40 jeunes camerounais ont passé la nuit de samedi à dimanche (15 au 16 août) soit en cellule soit au hall du commissariat du 8ème arrondissement au lieu dit « descente huitième ». Qu’ont-ils donc fait ces jeunes et pourquoi retiennent-ils notre attention ? Partout où l’homme souffre c’est une partie de l’humanité qui meurt et se meurt. Il y a des choses beaucoup certes plus graves qui arrivent aux Camerounais tous les jours. Très souvent personne n’en parle ! Tenez où en sommes-nous par exemple avec les disparus de Bepanda ? Où en sommes-nous avec la centaine de morts des émeutes de la faim ? Où en sommes-nous avec ceux qui sont à Kondengui parce qu’ils ont osé défier la police communale du Délégué du Gouvernement auprès de la Communauté urbaine de Yaoundé ?

Ma maman m’a dit ce matin qu’elle a des nœuds dans le ventre quand elle y pense, les hommes et les femmes tremblent encore, les fleuves, les arbres de la forêt, les animaux et toutes ces choses qui vont sur terre comme sur mer en tremblent aussi ! Quand on arrive à ce niveau il ya certainement un qualificatif que l’on trouve – ça s’appelle la terreur ! Elle gagne tous les compartiments de l’administration – nous savons tous que le rôle de la police dans un pays n’est pas d’organiser des battus et des rafles collectives sans aucun justificatif à la sortie des boites de nuits. De conduire tous les fêtards dans un poste de police et seulement là leur demander leur pièce d’identité. Ils ont tous eu une contravention avec le motif suivant : Vagabondage nocturne ! Beau motif contre tous ces « nnanga boko » de la poste centrale de Yaoundé, du quartier briqueterie, Tsinga, Ndzong-Melen et la liste ne s’arrête plus. Celle de tous ces quartiers de notre capitale politique qui accueillent tous les exclus de la vie, ceux et celles à qui ce qui nous gouvernent aimeraient offrir un billet en aller simple pour une destination inconnue afin de rendre salubre les déchets de notre incapacité à leur offrir une vie meilleure dans un pays où le PIB par habitant est de 2.400 dollars US et le taux de chômage de 49%.

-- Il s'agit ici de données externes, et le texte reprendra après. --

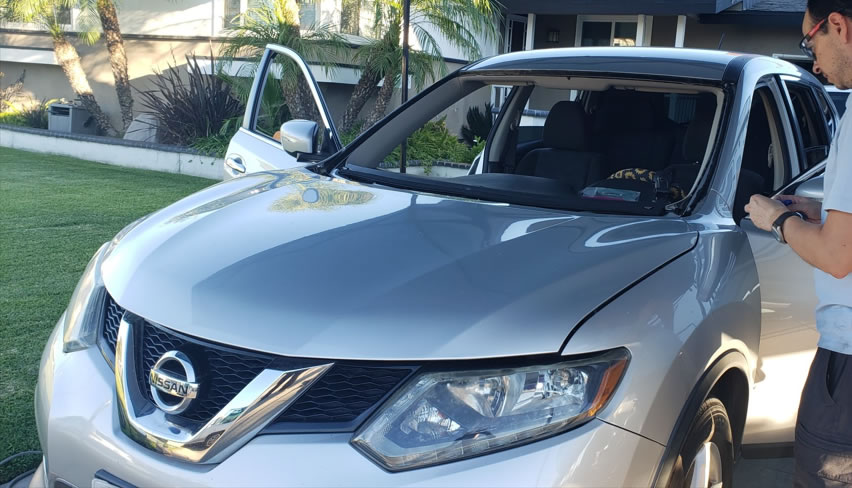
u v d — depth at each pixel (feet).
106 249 8.20
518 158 13.84
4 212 24.11
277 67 32.12
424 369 5.69
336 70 37.88
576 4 42.16
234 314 6.12
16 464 9.47
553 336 5.83
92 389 6.63
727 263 7.45
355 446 5.56
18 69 51.01
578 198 8.79
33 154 38.91
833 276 6.28
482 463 5.48
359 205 8.21
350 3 36.50
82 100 43.86
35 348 13.01
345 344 5.77
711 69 9.77
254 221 7.73
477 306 5.99
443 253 6.80
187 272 6.73
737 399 7.57
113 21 41.52
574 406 5.68
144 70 45.34
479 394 5.65
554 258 6.71
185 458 5.83
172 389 6.05
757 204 6.70
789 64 11.92
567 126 12.12
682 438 6.12
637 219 7.98
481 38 45.03
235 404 5.77
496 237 7.20
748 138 10.80
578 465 5.51
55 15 44.57
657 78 9.78
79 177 32.07
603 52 10.84
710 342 6.56
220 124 36.78
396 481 5.42
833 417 6.54
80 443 6.43
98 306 7.25
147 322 6.54
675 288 6.61
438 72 38.09
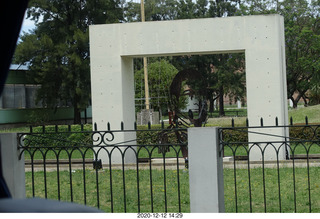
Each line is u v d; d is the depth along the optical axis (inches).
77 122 1326.3
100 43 513.7
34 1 1262.3
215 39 489.1
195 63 1777.8
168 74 1365.7
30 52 1222.3
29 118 1320.1
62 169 487.2
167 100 1360.7
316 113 881.5
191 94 498.6
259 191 336.5
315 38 1258.0
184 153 488.1
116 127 509.7
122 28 507.2
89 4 1294.3
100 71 514.3
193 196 212.1
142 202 316.8
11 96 1267.2
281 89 486.9
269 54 482.3
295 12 1304.1
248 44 485.1
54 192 364.2
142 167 478.3
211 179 209.6
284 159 479.2
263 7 1390.3
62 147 236.4
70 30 1309.1
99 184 390.3
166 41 496.7
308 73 1343.5
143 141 685.3
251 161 460.8
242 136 636.1
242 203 301.9
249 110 489.1
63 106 1435.8
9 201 42.6
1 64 62.0
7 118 1250.0
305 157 496.4
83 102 1263.5
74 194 353.7
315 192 326.3
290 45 1284.4
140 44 503.2
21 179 239.5
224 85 1692.9
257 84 486.0
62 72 1240.8
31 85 1341.0
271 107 482.9
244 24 485.4
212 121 871.1
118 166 486.9
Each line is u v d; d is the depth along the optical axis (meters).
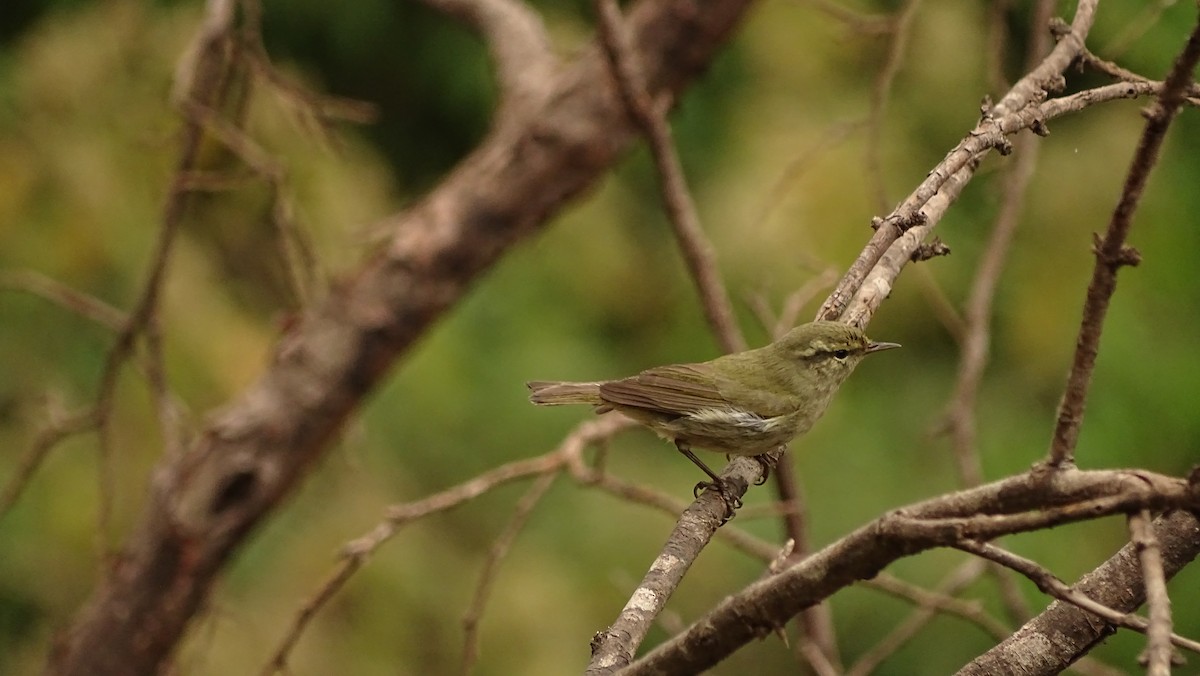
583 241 15.68
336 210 13.16
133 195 13.29
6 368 12.95
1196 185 16.19
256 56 9.44
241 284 13.59
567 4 16.59
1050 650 5.00
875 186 8.62
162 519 10.09
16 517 12.75
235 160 12.88
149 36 13.65
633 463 15.07
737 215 14.49
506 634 13.84
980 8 15.30
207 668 12.45
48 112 13.40
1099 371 15.52
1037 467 3.53
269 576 13.20
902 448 15.02
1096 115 15.45
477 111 16.89
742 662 14.90
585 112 10.24
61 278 13.13
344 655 13.11
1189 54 3.57
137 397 13.02
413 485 14.30
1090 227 15.18
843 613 14.86
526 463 8.59
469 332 15.27
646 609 4.99
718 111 15.98
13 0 15.07
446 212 10.42
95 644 10.24
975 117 14.84
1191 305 15.95
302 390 10.27
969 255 15.24
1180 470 15.65
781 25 15.52
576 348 15.37
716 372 7.68
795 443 14.87
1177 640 3.64
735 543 8.70
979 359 9.05
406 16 16.59
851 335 7.64
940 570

La misère contre laquelle doit lutter l’homme au quotidien ne doit pas être dissociée de la dignité même de l’homme et de la vie ! Rien ne pourrait rester debout face au mépris de la vie et à l’exclusion de la jeunesse camerounaise des espaces d’expression de leur temps. Les jeunes ont le droit de vivre leur rêve, de penser les nouvelles façons d’être au monde et la police camerounaise se doit de les protéger et non de les violer dans leur dignité. Il est grand temps que les matraques se rangent au profit de la plume et de la pioche pour construire une autre cité. Celles des hommes et des femmes qui chantent l’humanité même face aux grandes tragédies qui ne manqueront pas d’arriver. Nos cris, nos larmes et nos émois doivent être réservés pour d’autres combats, ceux-là plus nobles et justifiées. Ce n’est pas dans les ruines et le chaos que nous devons aller chercher la grandeur du Cameroun, elle est devant nous, dans la jeunesse qui n’est pas accusée au mépris de tout de vagabondage nocturne, mais celle à qui l’on propose de réels moyen d’insertion dans le tissus économique, politique et social du Cameroun. La grandeur du Cameroun n’est pas dans le déploiement excessif et démesuré des forces de police – elle est dans cette capacité de doit trouver cette force de protéger les hommes et leurs biens, pas seulement dans les agglomérations urbaines mais dans chaque bout de terre sans lequel on ne parlerait pas de Cameroun. La grandeur du Cameroun n’est pas dans ce qu’affichent les thuriféraires du régime à vouloir justifier l’injustifiable devant l’implacable réalité des biens mal acquis du premier des Camerounais, elle est dans une démarche d’humilité de tous devant les hôpitaux sans médecins, devant les 400 Camerounais détenus en Lybie. La grandeur du Cameroun est loin d’être dans le débat presque stérile de la place de la diaspora dans la construction du Cameroun mais plutôt dans cette question fondamentale « Que fait le Cameroun pour l’épanouissement et le développement de ses citoyens ? » Le problème de la diaspora devrait se poser en terme d’alternative c'est-à-dire qu’il faudrait que la jeunesse camerounaise ait un choix. Partir n’as de sens que si celui qui souhaite partir a la possibilité de rester. La grandeur du Cameroun est loin d’être dans la dépénalisation de l’homosexualité mais dans le pourquoi de la soumission sexuelle pour la promotion de l’élite camerounaise.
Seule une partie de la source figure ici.